MO: I think a lot about my presence as a reporter coming into a community where I don’t belong. Especially as a white reporter who’s done reporting in Indigenous communities, I don’t know the cultural baggage that precedes me as I’m coming in, as far as other journalists or scientists who preceded me. In response to this, I think about slowing down.
SH: Can we zoom into what the reporting process in Newtok was like for you?
MO: It’s a very different situation when you’re coming into an Indigenous Alaskan village. You need the community’s permission to show up or even have a place to stay. It’s a crucial step because you need to know that the community wants to have its story told.
I heard about different “adaptable housing” projects across Alaska – like hyper-insulated, super-energy efficient houses that, in some cases, could be relocated when extreme erosion made it necessary to pick the place up and move it. They were building a prototype of these in Newtok and invited me to come.

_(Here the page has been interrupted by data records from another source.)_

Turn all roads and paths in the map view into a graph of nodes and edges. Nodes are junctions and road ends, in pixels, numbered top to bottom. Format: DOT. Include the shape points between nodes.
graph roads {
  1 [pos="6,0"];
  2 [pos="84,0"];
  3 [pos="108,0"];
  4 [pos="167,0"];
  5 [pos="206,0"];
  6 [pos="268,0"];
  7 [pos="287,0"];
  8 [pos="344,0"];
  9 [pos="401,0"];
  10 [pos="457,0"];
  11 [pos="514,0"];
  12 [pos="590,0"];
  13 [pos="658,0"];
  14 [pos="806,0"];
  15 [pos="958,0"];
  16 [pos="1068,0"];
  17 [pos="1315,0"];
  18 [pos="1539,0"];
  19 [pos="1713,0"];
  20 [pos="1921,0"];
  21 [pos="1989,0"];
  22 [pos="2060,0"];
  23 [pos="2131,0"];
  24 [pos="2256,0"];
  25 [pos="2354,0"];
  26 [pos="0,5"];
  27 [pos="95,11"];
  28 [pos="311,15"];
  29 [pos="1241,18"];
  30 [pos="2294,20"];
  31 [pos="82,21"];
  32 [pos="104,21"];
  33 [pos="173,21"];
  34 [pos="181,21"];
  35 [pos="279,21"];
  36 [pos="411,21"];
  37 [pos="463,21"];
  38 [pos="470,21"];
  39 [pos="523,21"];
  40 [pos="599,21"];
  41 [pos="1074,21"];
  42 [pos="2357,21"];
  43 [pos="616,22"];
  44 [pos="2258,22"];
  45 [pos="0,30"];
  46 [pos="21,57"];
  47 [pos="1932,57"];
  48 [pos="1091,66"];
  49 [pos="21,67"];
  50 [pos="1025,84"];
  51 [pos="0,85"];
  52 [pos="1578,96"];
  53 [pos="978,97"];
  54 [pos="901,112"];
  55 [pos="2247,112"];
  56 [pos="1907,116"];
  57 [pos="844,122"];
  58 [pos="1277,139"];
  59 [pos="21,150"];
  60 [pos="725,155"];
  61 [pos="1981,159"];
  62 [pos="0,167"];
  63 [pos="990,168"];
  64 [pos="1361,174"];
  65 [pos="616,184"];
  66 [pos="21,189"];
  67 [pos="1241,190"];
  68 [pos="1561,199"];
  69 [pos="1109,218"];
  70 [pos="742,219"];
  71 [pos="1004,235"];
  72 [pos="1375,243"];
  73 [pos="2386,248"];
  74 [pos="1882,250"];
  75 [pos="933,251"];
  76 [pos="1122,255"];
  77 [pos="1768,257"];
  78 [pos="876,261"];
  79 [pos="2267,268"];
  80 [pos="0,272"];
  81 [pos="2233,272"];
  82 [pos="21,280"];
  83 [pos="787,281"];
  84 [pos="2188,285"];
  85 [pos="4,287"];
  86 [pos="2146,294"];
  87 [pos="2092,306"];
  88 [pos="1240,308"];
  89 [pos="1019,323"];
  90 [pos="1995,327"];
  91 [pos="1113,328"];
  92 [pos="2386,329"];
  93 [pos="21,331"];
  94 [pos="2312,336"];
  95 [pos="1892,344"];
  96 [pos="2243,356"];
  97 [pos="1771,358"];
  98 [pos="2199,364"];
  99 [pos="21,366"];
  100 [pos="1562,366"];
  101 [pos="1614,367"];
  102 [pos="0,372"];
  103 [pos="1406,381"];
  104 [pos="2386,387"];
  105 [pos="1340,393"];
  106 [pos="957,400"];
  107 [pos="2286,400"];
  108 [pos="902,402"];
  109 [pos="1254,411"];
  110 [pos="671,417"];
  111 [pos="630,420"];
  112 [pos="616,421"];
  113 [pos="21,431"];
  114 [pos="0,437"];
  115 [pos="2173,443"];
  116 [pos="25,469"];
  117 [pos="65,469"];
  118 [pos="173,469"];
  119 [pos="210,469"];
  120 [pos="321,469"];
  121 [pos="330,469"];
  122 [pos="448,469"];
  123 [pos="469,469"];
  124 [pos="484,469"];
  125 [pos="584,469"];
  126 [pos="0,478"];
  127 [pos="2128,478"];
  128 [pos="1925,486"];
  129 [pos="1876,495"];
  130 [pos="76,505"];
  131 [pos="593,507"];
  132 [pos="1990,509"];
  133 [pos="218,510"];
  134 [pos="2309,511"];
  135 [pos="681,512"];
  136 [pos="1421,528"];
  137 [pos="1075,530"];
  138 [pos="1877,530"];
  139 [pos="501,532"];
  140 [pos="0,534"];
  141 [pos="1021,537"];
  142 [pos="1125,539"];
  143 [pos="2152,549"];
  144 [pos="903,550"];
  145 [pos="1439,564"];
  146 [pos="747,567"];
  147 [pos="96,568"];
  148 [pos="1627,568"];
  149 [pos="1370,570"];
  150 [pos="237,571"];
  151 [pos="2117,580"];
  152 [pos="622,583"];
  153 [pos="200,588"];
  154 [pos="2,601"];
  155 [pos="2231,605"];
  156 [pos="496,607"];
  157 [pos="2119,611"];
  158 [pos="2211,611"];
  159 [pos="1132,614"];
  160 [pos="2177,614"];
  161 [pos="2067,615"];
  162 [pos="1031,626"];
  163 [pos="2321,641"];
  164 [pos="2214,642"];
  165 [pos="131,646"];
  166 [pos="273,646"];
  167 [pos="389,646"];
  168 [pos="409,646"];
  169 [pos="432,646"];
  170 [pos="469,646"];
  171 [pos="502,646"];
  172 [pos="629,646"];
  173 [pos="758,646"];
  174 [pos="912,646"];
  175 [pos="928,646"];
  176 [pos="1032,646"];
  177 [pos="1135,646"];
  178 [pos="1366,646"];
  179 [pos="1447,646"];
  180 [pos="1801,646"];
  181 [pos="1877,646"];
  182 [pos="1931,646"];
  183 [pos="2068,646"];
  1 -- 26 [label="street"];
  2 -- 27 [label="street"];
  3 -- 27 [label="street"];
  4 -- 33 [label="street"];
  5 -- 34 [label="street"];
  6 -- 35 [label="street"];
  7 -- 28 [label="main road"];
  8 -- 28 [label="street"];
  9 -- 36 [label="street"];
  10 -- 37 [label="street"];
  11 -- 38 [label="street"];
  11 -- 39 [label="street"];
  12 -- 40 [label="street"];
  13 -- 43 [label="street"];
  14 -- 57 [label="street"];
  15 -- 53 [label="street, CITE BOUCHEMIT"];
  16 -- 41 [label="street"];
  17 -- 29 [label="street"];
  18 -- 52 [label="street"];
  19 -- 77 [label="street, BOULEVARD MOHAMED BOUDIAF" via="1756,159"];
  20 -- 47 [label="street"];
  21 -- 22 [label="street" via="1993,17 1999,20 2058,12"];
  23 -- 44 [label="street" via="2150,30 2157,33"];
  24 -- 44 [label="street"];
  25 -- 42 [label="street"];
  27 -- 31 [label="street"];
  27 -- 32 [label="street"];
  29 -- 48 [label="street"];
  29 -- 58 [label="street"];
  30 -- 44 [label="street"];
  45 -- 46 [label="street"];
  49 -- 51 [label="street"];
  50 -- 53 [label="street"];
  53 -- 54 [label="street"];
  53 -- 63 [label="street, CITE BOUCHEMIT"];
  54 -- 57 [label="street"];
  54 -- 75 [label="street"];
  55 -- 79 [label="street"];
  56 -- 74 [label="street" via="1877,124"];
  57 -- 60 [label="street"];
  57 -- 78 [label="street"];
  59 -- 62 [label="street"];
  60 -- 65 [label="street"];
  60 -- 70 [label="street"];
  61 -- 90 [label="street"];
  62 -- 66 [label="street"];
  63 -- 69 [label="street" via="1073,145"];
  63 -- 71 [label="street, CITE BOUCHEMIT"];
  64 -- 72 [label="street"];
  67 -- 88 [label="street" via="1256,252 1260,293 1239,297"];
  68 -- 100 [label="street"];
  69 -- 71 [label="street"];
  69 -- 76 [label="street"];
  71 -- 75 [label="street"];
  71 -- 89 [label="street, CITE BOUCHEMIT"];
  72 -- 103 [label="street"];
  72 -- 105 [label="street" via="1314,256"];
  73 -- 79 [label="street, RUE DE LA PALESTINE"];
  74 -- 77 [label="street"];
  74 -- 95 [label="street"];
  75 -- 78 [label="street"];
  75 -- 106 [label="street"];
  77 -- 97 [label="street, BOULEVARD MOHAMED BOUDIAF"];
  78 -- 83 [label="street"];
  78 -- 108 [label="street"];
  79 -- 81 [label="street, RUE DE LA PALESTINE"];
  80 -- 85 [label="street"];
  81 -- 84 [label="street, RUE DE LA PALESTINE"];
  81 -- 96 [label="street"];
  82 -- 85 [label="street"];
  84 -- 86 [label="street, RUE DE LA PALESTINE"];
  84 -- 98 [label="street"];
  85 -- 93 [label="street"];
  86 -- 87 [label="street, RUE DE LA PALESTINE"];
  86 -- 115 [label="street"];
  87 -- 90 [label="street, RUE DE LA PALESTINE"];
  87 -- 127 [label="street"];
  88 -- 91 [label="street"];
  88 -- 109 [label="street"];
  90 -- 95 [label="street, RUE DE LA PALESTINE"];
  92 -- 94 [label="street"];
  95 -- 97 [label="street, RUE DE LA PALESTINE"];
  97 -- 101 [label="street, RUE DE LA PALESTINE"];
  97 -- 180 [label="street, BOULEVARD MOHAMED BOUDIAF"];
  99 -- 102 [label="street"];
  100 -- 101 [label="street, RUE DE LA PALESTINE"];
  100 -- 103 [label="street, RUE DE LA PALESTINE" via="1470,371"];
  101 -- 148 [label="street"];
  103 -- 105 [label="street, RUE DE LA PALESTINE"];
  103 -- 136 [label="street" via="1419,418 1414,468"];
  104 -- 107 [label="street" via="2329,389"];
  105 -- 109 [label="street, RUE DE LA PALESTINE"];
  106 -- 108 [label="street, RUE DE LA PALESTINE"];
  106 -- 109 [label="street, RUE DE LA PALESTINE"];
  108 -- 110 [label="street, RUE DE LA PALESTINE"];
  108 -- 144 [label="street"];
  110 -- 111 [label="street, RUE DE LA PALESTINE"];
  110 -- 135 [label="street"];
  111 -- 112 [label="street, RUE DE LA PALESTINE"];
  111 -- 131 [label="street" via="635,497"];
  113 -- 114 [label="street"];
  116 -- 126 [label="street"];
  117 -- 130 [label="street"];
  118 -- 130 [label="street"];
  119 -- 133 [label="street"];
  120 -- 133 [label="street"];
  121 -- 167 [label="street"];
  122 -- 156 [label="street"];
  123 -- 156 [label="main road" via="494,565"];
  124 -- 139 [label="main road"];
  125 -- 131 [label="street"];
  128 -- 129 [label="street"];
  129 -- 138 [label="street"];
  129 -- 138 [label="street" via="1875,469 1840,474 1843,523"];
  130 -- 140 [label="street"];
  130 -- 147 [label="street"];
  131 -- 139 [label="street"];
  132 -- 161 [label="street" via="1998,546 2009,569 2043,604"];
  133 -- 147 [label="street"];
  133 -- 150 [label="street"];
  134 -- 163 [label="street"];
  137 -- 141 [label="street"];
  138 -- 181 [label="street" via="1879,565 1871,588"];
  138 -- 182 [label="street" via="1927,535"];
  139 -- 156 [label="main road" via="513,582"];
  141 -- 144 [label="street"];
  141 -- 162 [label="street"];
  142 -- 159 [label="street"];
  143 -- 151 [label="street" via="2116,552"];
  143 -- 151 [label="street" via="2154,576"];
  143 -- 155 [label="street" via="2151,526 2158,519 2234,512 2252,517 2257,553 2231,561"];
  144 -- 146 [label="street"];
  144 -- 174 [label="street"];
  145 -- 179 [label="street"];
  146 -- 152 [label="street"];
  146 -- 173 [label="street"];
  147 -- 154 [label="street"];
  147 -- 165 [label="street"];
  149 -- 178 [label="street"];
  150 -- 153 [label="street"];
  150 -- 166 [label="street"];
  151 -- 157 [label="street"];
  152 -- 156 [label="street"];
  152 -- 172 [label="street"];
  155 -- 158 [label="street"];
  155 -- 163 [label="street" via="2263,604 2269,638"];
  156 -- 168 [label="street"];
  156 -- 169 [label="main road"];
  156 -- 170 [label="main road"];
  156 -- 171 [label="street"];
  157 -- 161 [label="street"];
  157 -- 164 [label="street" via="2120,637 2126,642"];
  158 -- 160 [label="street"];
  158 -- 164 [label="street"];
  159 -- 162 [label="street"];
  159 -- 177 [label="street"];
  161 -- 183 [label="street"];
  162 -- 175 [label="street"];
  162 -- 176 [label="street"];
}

I ultimately had to do this whirlwind reporting because storms on the tundra delayed my trip. I interviewed several village residents while we were stuck for days in a rural airport. But I was only able to make it to Newtok for three days. I also spent many months before and afterward reporting remotely with sources who were working with and in the village and who were knowledgeable about the region’s cultural history, and I kept in touch with the people who were leading the relocation. That was in 2015 and 2016. Then, I returned in 2019 for a different story because I heard some families were finally able to move to homes at the new village site. I went for nearly two weeks and was able to absorb so much more.
By that time, the landscape of the old village was eroding even more rapidly. If you search it on Google Maps, it’ll show land that doesn’t exist anymore.
For the next year and half, through the pandemic, I kept in close contact with people living at both village sites and government agencies that were helping them so that I could write about how the relocation process was unfolding in my book. I still keep in touch with residents there.
SH: Pivoting to your current reporting projects, what has been on your mind as you develop your project for the Knight Science Journalism fellowship?
MO: To some degree, what I’m thinking about now also comes from the Richmond, California story I’ve been telling you about. Richmond is built around a 120-year-old refinery, and they’ve been discussing what will happen when the refinery is decommissioned. Presumably, it will be decommissioned if California wants to meet its climate goals. There are other stories like this – in Philadelphia, for example, there is a community dealing with what it means to remediate an old oil site.
These situations have made me think about what happens when we want to clean up a very damaged landscape. We are going to have a lot of those. If we are going to make this enormous economic transition away from oil and gas, we are going to have all these left-behind places that are contaminated. How do we put these places back together or, at the very least, keep them from polluting something else?
Sophie Hartley is a student in MIT’s Graduate Program in Science Writing.